Collected data:
+ + + + +
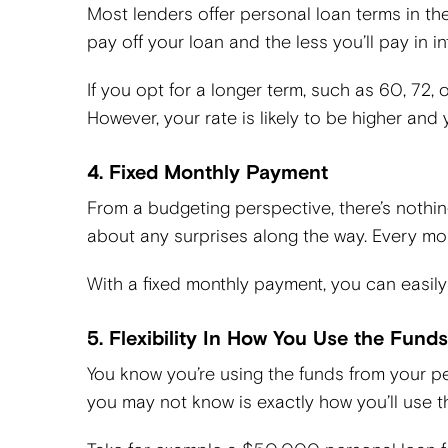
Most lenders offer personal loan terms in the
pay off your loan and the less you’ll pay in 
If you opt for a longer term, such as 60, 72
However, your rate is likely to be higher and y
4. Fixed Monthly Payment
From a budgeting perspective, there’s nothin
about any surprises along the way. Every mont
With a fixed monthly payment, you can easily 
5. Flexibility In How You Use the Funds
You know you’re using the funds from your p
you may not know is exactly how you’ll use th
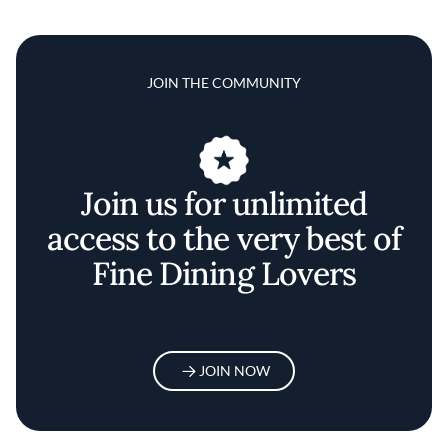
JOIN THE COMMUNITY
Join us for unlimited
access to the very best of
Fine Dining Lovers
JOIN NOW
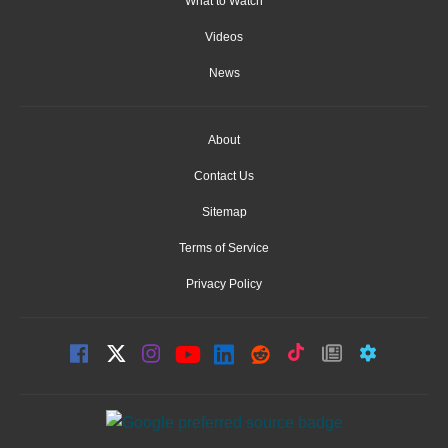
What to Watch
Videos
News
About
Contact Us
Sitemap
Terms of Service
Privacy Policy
+ + + + +
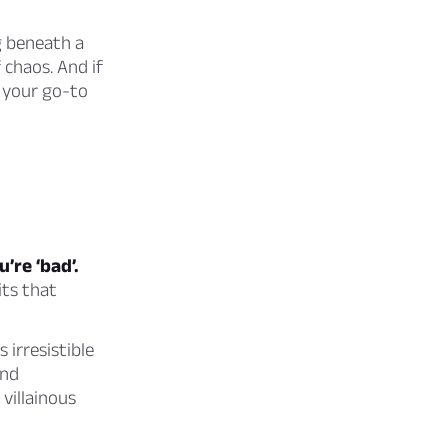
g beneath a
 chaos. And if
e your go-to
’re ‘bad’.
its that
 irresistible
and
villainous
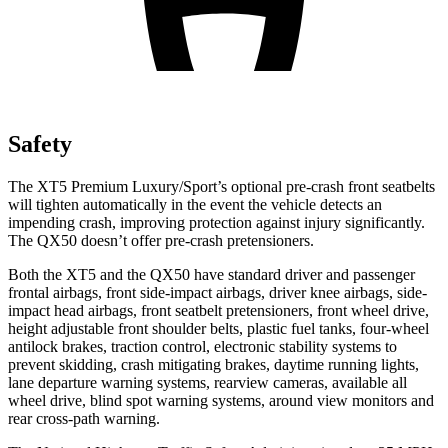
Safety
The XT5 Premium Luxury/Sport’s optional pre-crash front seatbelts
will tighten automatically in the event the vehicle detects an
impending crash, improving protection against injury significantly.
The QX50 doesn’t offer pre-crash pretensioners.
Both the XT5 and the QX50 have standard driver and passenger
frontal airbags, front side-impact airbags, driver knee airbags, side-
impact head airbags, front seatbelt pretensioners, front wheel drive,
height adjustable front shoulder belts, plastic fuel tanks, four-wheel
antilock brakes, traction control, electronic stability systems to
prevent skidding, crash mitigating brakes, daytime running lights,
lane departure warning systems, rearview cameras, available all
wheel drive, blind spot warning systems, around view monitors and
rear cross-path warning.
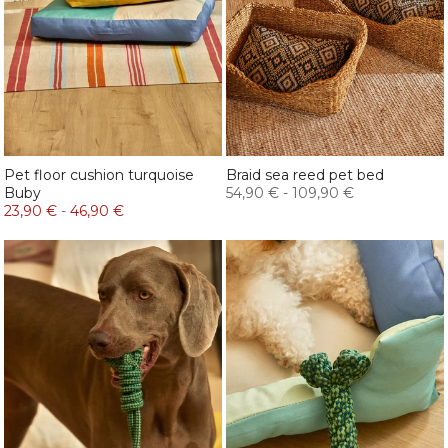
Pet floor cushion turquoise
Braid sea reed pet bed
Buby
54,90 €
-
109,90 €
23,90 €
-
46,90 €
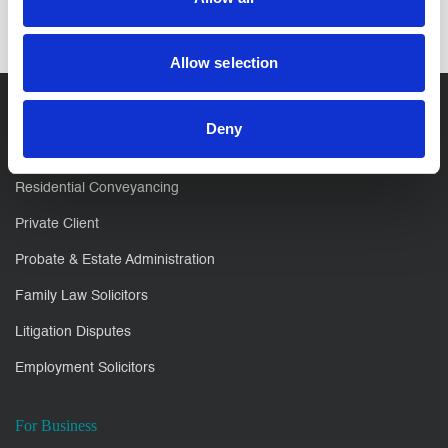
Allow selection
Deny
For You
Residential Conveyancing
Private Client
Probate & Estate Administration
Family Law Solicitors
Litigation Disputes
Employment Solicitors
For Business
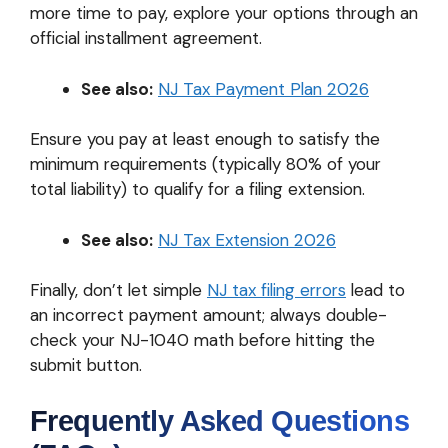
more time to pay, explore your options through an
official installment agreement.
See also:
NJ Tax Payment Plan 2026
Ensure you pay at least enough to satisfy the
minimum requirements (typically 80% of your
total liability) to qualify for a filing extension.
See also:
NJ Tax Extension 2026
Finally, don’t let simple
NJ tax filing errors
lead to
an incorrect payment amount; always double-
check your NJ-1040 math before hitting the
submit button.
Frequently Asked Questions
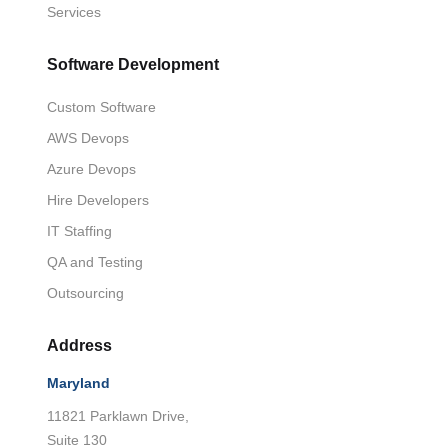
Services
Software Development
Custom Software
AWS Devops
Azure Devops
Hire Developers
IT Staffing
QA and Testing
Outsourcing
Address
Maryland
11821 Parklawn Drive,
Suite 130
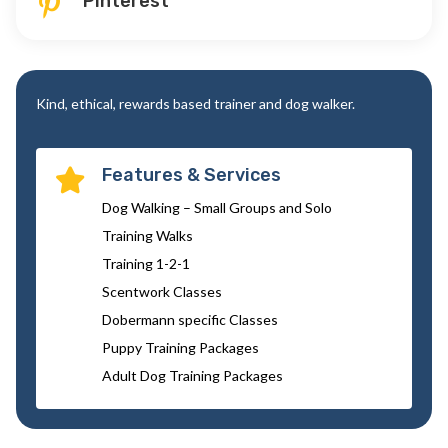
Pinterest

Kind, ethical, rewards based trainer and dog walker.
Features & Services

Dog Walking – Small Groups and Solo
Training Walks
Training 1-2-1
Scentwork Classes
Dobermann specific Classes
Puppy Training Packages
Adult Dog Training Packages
+ + + + +
State how many lines of the records contain the word "your". Give only the number.

▶ **SOLUTION**
7